A single figure is required: the number of lines below that contain "Sektor".

--- RECORDS FOR THIS EXERCISE Enclosed Below ---

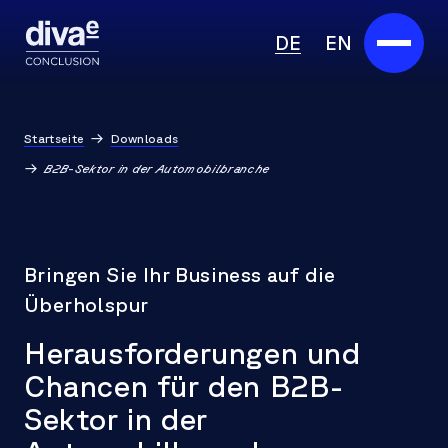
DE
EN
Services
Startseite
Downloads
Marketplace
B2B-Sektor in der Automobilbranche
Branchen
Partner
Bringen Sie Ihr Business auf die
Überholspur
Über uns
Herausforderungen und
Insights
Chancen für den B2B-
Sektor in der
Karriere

--- End of Enclosed RECORDS FOR THIS EXERCISE ---
--- RECORDS FOR THIS EXERCISE Enclosed Below ---

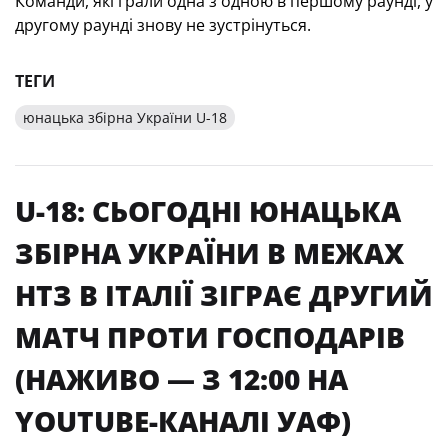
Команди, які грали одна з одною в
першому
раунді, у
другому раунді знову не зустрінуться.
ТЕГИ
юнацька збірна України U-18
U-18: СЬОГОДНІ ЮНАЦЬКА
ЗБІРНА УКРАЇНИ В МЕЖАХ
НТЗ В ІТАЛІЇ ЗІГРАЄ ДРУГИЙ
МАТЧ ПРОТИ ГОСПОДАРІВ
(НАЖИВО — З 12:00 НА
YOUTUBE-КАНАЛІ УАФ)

--- End of Enclosed RECORDS FOR THIS EXERCISE ---

• _ANSWER TO THE EXERCISE_
2